Il est permit d’en douter, et ce n’est pas la puissance des modèles qui est en cause mais la véracité des données récoltées et l’immense difficulté à trier le “Vrai” du “Faux”, le “Factuelle” de “L’opinion”, Le “Signal” du “Bruit"
GPT-4 par exemple a tendance à inventer des faits, à sur-pondérer des informations incorrectes, à présenter un fausse information dans un contexte global très détaillé et au milieu d’autres informations “vraies” ce qui augmente le risque de confiance excessive.
Sundar Pichai, le PDG de Google s’alarme du risque d’un tsunami de fausses informations et de manipulations prêt à déferler et demande une régulation des usages.
The Guardian prédit un monde où des quantités incroyables de désinformations délibérément créées pour toutes sortes d’arènes (du politique au criminel) viendront saper le recours à l’Expertise qui deviendra plus discréditée que jamais, puisque le bruit étouffera tout signal.
Ne pas jeter l’IA avec l’eau du bain
Si l’IA générative pose d’épineuses questions sur son coût écologique, son impact sur l’emploi ou encore sa propension à faire disparaitre le concept même de vérité, ce n’est pas le cas de toutes les IA.
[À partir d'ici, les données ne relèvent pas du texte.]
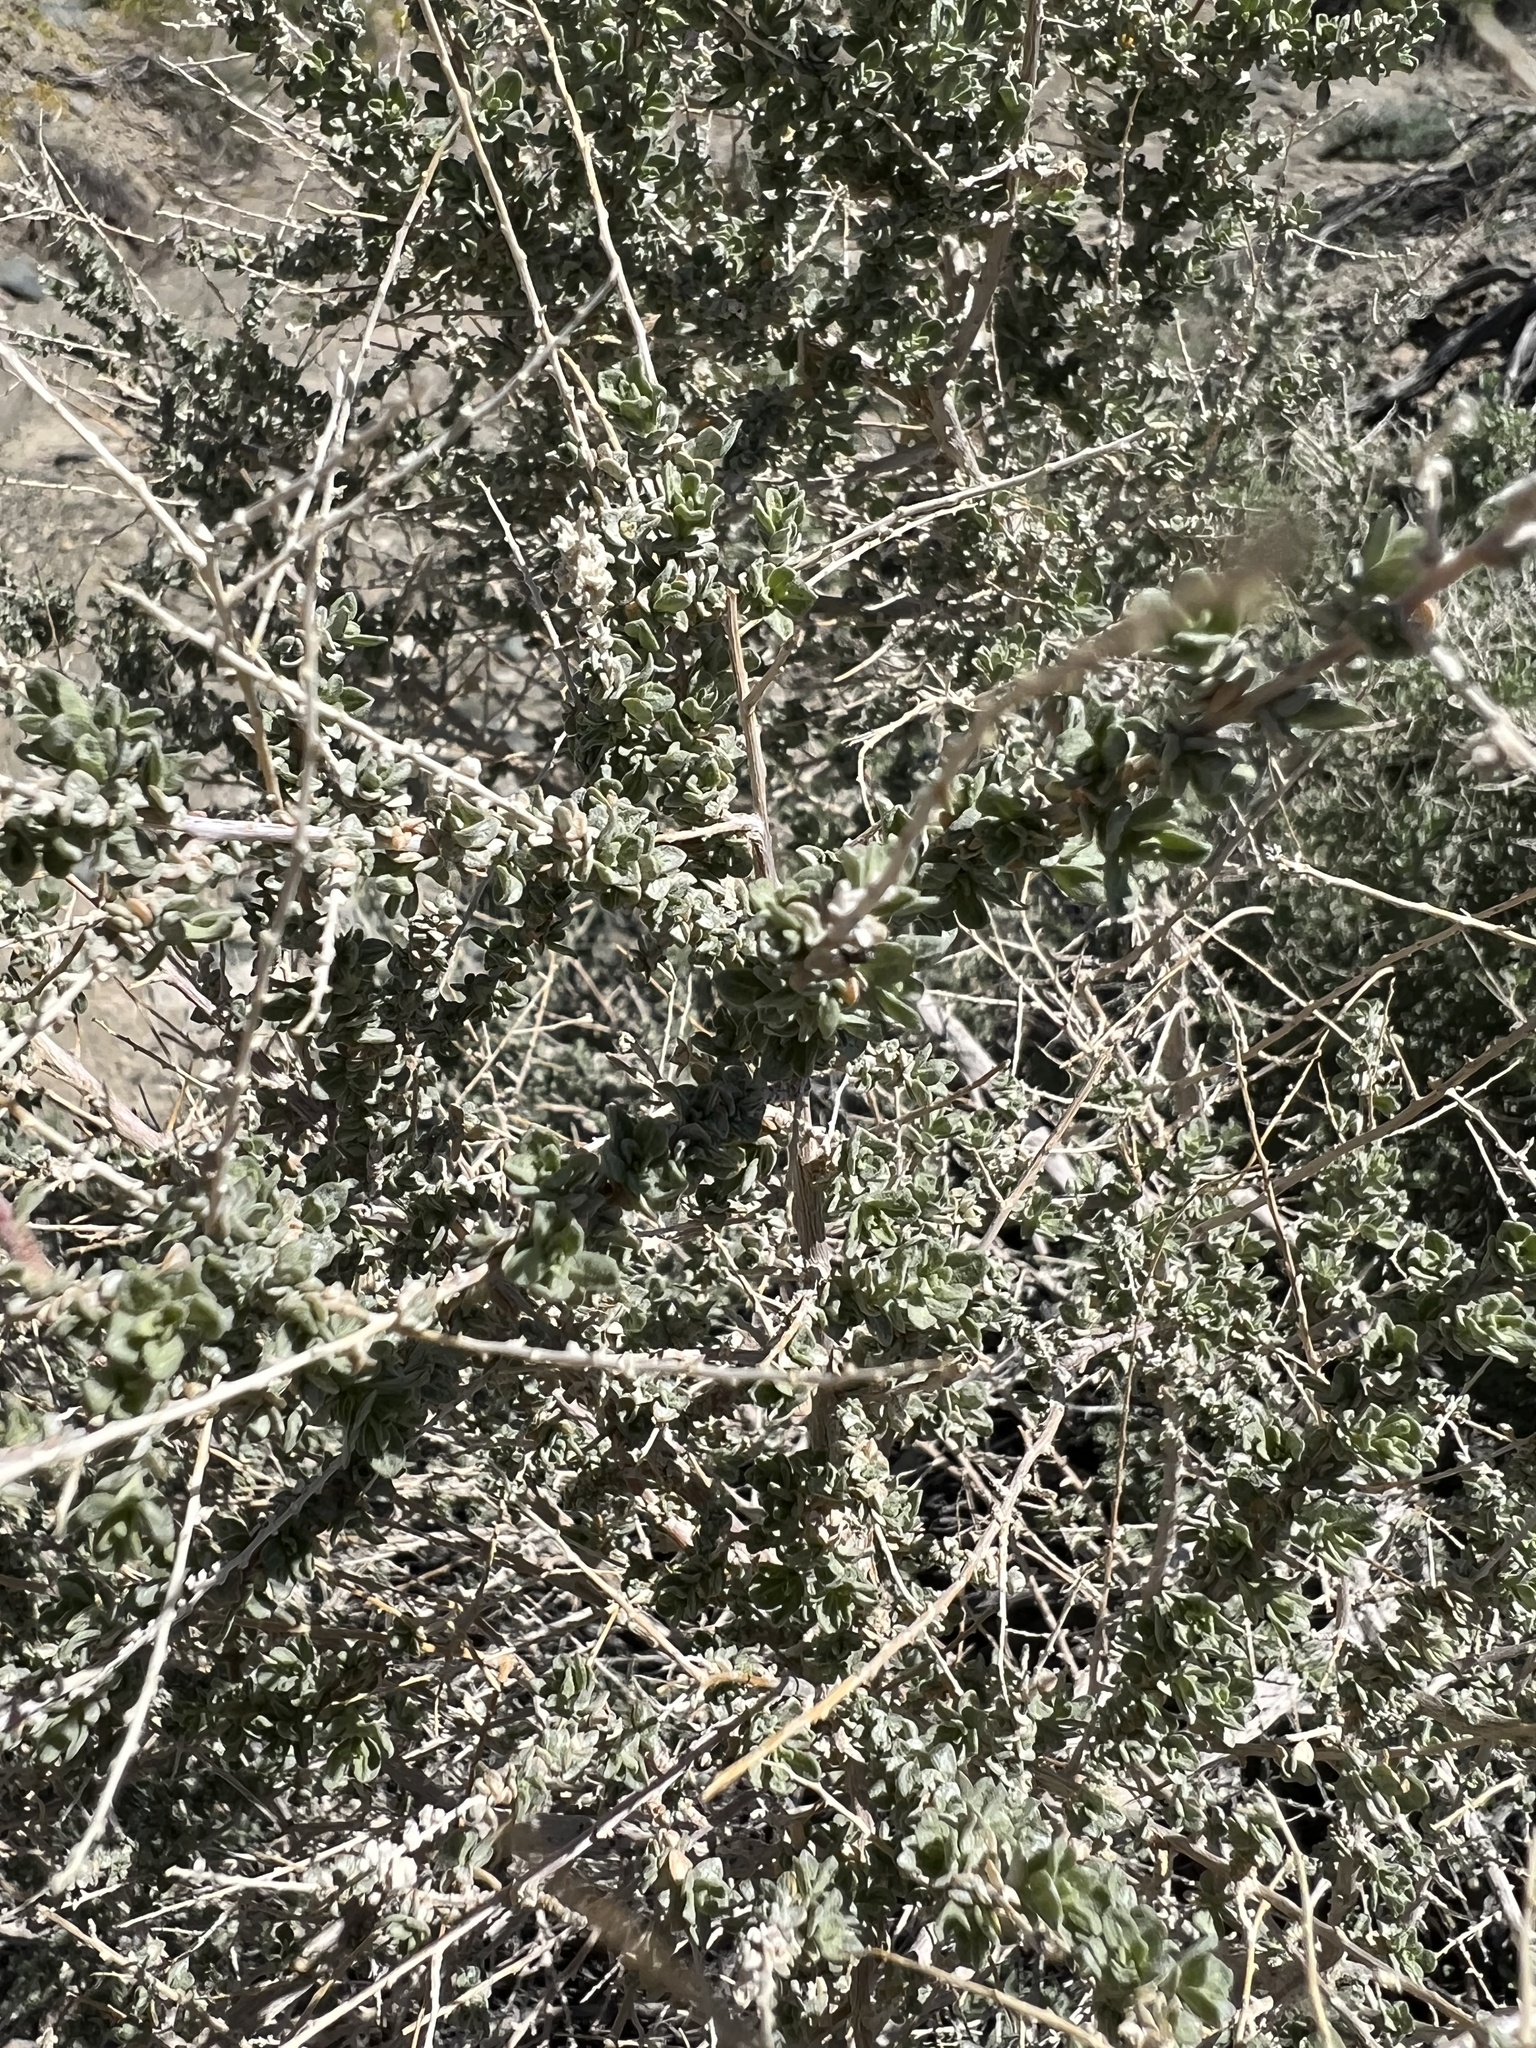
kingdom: Plantae
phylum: Tracheophyta
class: Magnoliopsida
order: Caryophyllales
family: Amaranthaceae
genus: Atriplex
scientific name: Atriplex polycarpa
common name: Desert saltbush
Dans le domaine de la santé, l’IA prédictive révolutionne déjà nos connaissances sur les maladies. En quelques mois, Alpha fold a résolu la problématique du repliement des protéines, question sur laquelle les scientifiques butaient depuis 50 ans.
Dans le domaine de la transition énergétique, l’IA peut nous aider à trouver de nouveaux matériaux de stockage sans perte, surmontant ainsi le principal point faible des énergies renouvelables.
Gageons que l’humanité saura transformer cette technologie en Nouvelle Renaissance plutôt qu’en Néo-Tour de Babel.
Un grand merci à mon ami Raphaël Braud pour sa pédagogie et son aide dans l’exploration de ce continent technique qu’est l’intelligence Artificielle générative.